HSE: AIpom System for determining the boundaries between original and AI-generated text fragments in scientific articles

The main articles are:

• Neural networks (neural networks)
• Speech Recognition (Technology, Market)
• Speech technology: On the path from recognition to understanding

2024: AIpom System Introduction

A team of researchers with the participation of Alexander Shirnin from the Higher School of Economics has created two models for detection of parts generated by artificial intelligence in scientific texts. In the AIpom system, two types of models are connected - a decoder and an encoder, which allows it to more efficiently find the generated inserts. The Papilusion system is suitable for recognizing corrections using synonyms and short retellings generated by a neural network, in its work it uses models of the same type - encoders. In the future, such models will help in checking the originality and reliability of scientific publications. The HSE announced this on December 6, 2024.

The more popular language models such as ChatGPT or GigaChat become, and the more they are used, the harder it is to distinguish the original human-written text from the generated text. Scientific publications and graduate papers are already written using artificial intelligence. Therefore, it is important to develop tools that will help identify AI inserts in texts.

Models do a good job with familiar topics, but if you give a new theme, the result becomes worse. This is like a student who, having learned to solve one type of problem, will not be able to solve the problem as easily and correctly on an unfamiliar topic or from another subject, "said Alexander Shirnin, one of the authors of the article, a research trainee at the Scientific and Educational Laboratory of Models and Methods of Computational Pragmatics, Faculty of Computer Science, HSE.

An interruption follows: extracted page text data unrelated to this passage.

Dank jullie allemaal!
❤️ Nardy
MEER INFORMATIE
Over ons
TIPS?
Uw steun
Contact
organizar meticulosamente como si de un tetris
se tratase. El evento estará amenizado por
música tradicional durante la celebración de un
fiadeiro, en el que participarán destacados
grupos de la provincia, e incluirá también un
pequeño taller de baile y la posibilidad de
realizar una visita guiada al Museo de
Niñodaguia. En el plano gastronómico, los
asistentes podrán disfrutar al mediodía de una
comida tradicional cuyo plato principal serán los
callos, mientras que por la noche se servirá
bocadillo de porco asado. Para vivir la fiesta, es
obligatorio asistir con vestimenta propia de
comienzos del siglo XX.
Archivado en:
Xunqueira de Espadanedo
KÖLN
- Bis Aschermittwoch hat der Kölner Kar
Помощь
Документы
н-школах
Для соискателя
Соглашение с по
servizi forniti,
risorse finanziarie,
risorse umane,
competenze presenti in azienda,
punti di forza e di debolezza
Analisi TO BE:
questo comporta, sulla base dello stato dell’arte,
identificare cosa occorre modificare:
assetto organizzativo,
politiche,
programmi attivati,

To improve the efficiency of the system, the researchers decided to combine two models - a decoder and an encoder. At the first stage, a decoder was used - a neural network, at the input of which an instruction was given plus the original text, and at the output a fragment of text was received, presumably generated by AI. Then, in the original text, using the > label, the <bREAKarea was highlighted, where, according to the model's forecast, the generated fragment began. The encoder worked with the text marked in the first stage and refined the decoder predictions. To do this, he classified each token - the minimum unit of text as a word or part of a word - and indicated whether it was written by a person or AI.

The Papilusion model also distinguished the written text from the generated one. With its help, sections of text are divided into four categories: written by a person, corrected using synonyms, generated by the model and briefly retold. The task was to correctly define each of the categories. The number of categories and the length of inserts in the texts differed.

In this case, the developers used three models, but already one type - encoders. They were trained to predict one of four categories for each token from the text, all models were trained independently of each other. When the model was wrong, it was fined and further trained, while freezing the lower layers of the model.

{{Quote 'Each model has a different number of layers depending on the architecture. When we teach the model, you can not touch, for example, the first ten layers and change the numbers in only the last two. They do this so that during training they do not lose some of the important data embedded in the first layers. You can compare this with an athlete who is mistaken in moving his hand. We have to explain only that to him, not nullify his knowledge and re-educate him, because then he can forget how to move properly in general. It works by the same logic here. The method is not universal and on some models it may be ineffective, but in our case it worked, - said Alexander Shirnin. }}

As the researchers note, models to detect AI work well, but still have limitations, primarily poorly processing data beyond the training, and in general there is a lack of diverse data for model training.

To get more data, you need to focus on collecting it. Both companies and laboratories are doing this. Specifically, for this type of task, you need to collect datacets, where the texts use several AI models and correction methods. That is, not just continue the text using one model, but create more realistic situations: somewhere ask the model to supplement the text, rewrite the beginning so that it fits better, remove something from it, try to generate part in a new style using another prompt (instructions) for the model. Also, of course, it is important to collect data in other languages, on different topics, - added Alexander Shirnin.